Stepping away, I finally hold his golden gaze. "Goodnight, Second Spear," I tell him before leaving for the girl's hut.

***

Tiredness consumes me for the following two days or so. I stay in the girl's hut, curled up on the nest-bed I've claimed as my own. People - Trixikka and humans - come and go, bringing me food that I don't want, and water that I can only sip on. It's never Mavyx though and I think maybe this whole thing has finally spooked him.

I snort to myself. That's what you get for poking the hornet's nest - a hormonal woman who cries all over you when she finally tells the truth.

It wasn't long until Serena came to visit. "Those Plan-B leaves didn't work, did they?" she had asked. I didn't bother sitting up, only blinked at her from my nest-bed and shook my head. She took my hand. "I thought that was the case, but I didn't want to keep asking. What are you gonna do?"

I shrugged. What can I do?

It's real now.

Mavyx knows.

Serena knows.

Soon, the whole tribe will know.

I can hear my mom's voice in my head, screaming at me to get out of bed and face the world. Face the situation I've been put in.

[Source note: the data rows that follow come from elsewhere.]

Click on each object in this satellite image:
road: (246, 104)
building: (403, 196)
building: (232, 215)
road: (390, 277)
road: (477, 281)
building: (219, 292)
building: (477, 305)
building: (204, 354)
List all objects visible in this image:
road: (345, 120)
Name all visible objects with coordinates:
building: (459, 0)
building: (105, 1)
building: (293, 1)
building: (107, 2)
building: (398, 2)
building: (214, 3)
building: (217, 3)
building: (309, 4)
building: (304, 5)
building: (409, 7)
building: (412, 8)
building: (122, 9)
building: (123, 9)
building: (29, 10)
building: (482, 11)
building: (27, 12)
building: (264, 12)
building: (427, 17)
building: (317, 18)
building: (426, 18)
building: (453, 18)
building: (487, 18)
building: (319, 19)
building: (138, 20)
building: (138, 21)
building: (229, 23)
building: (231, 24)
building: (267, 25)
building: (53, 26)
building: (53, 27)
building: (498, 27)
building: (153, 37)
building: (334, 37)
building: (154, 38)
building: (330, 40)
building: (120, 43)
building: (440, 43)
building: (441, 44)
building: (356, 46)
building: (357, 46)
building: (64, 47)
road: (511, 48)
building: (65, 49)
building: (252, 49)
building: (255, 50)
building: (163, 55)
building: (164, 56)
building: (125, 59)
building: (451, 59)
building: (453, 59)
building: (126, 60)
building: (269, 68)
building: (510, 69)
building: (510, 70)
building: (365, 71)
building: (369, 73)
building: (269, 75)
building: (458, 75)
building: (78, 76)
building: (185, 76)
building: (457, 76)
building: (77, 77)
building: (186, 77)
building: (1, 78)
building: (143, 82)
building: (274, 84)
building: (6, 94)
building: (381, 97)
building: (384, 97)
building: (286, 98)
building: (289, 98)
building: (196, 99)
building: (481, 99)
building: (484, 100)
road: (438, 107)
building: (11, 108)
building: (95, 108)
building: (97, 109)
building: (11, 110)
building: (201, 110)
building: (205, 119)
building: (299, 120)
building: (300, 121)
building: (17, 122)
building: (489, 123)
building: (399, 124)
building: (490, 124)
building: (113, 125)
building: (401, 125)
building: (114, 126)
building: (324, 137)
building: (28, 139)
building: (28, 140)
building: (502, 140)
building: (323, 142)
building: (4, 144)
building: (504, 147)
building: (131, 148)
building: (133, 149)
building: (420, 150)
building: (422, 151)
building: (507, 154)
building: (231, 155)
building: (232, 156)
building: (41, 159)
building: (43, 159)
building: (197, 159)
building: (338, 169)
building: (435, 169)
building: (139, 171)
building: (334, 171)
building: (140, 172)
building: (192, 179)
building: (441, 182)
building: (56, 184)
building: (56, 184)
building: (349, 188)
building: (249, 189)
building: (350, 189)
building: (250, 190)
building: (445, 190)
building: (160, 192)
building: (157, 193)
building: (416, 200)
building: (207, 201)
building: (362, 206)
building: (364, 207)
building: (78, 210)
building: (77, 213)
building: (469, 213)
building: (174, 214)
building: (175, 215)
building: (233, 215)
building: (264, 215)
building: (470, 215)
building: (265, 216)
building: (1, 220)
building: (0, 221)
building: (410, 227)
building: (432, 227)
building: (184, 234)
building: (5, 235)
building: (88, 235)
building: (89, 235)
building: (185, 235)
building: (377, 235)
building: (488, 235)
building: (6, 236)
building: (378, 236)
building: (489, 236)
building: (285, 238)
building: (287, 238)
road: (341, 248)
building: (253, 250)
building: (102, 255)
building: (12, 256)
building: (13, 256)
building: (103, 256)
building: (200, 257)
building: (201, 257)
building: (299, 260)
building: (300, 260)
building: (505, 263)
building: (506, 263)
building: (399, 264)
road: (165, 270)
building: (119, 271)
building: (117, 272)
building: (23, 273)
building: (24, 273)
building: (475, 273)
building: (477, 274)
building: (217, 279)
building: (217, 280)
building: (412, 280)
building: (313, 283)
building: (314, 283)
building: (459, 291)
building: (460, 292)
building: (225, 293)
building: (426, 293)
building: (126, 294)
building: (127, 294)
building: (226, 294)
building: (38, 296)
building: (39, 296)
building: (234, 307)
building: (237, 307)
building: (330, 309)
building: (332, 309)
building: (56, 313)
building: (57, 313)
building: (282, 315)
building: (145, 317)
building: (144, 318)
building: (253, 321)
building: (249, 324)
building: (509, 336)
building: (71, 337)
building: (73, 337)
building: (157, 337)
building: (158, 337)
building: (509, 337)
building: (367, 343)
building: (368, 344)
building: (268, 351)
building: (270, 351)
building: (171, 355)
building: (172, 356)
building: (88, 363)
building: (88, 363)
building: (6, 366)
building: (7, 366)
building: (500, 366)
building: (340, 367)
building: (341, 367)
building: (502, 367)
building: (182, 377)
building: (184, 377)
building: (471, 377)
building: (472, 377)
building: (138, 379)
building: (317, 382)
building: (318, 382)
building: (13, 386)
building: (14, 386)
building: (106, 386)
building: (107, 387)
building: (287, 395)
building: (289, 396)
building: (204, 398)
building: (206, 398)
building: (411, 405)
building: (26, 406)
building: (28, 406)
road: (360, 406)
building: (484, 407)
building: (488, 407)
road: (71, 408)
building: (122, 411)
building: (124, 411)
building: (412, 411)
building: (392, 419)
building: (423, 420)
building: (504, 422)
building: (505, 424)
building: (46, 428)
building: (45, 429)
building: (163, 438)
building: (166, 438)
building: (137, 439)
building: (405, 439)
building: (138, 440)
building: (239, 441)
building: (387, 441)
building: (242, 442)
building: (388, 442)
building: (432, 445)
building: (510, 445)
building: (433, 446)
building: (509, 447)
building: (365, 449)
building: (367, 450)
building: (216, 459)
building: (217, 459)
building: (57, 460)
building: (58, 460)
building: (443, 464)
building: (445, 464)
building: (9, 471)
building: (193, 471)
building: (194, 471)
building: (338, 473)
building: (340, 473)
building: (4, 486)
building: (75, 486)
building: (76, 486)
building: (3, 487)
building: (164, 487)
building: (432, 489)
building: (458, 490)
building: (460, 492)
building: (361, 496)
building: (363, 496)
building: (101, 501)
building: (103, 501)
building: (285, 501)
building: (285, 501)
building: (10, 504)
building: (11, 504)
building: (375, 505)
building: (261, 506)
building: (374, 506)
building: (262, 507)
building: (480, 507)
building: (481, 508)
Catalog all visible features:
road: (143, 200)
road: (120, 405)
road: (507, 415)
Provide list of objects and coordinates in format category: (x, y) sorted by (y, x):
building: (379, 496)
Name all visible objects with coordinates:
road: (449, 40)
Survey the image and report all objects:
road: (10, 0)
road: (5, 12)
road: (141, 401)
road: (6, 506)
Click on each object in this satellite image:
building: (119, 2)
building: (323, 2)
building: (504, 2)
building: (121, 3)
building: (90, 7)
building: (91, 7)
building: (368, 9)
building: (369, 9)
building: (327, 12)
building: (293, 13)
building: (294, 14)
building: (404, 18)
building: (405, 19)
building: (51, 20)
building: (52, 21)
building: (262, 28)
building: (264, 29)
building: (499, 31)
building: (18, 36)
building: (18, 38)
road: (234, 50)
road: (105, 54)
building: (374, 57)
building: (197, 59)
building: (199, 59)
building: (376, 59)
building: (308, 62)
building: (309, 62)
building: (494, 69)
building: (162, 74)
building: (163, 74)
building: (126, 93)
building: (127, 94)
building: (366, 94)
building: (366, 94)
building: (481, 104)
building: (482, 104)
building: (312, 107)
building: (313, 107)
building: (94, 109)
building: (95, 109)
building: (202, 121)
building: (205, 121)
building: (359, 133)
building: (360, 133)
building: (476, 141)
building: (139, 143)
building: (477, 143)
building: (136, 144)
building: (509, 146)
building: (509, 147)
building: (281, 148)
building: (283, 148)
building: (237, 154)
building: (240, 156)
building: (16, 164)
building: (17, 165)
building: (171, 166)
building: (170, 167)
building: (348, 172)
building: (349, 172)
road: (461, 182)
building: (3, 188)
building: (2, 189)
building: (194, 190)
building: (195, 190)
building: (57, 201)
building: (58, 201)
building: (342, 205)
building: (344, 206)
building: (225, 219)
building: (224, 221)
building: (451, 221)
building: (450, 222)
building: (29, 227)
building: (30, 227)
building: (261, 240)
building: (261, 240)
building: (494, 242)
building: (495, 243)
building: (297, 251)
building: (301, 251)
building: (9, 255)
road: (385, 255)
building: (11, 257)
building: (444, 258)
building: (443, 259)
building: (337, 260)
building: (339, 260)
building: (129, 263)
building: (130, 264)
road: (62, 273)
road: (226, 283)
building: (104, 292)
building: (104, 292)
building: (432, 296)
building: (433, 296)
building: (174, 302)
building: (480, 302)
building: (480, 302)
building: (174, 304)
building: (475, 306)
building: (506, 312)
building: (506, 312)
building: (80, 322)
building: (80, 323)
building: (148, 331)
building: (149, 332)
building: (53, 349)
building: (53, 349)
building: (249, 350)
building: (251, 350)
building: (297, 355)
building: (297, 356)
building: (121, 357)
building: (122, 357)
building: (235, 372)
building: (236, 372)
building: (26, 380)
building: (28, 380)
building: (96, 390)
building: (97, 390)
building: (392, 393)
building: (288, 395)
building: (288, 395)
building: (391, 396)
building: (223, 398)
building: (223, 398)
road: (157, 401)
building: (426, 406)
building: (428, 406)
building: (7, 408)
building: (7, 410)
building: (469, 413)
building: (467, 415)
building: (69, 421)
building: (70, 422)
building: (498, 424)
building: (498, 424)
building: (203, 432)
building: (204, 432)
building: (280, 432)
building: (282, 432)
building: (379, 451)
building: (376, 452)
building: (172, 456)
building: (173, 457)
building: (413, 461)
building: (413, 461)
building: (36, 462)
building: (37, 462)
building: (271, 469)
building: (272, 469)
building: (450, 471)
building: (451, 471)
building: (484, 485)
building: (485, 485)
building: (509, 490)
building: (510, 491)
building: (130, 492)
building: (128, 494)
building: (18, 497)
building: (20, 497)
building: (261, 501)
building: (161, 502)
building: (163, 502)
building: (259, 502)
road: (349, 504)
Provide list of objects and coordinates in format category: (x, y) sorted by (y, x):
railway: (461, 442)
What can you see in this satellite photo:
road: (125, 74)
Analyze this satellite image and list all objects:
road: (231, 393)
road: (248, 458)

But I can't. It's like the energy has been zapped right out of me now that I don't need to hide or deny my big secret anymore.

"He's asking after you, you know," Serena had said as she pushed some of my unruly hair behind my ear, the gesture so motherly, I almost wanted to cry.

I didn't cry, though. I didn't say anything - merely shrugged. I know who the 'he' is she's talking about but I don't want to have to think too hard about anything right now. I just want to sleep.

Then the vomiting started again.

And if Serena or Mavyx hadn't told the others about my predicament before, they sure as shit didn't need to anymore.

Bea looks at me with worried eyes as she sits on the edge of the other nest. I turn my back to her, not wanting to see the pity on her face.

"Come on, Bea," I hear Chastity say. "Alana will talk to us when she's ready," she says a little louder for my benefit. "She knows we're here for her when she wants us, but maybe she just wants to be alone for a while."

I'm eternally grateful for Chastity in that moment.

Over the following few days, I continue to get visitors, but I don't feel overly chatty. Tessa came to just sit with me for a while. She spoke quietly and didn't press me to answer. It was comforting to just listen as she explained that her nursing career had mainly been centered around the terminally ill, but she vaguely remembers doing a short stint in a Neo-Natal ward when she was training.

"Pre-natal is a whole other bag of chips," she says, turning her head to smile at me where she sits on the floor, her back resting against my bed. The sunlight streaming into the hut catching on whispy bits of her hair.

"Urgh. Don't mention chips!" I whine, rolling onto my back, and staring up at the same woven-leaf roof I've been glaring at for the past few days.

Tessa snickers. "She speaks!"

"I would kill for chips and some dip right now."

There's a low murmuring from outside, the voice deep and hushed. I turn my head to look up at the little window-like opening in the wall but see only bright blue skies beyond.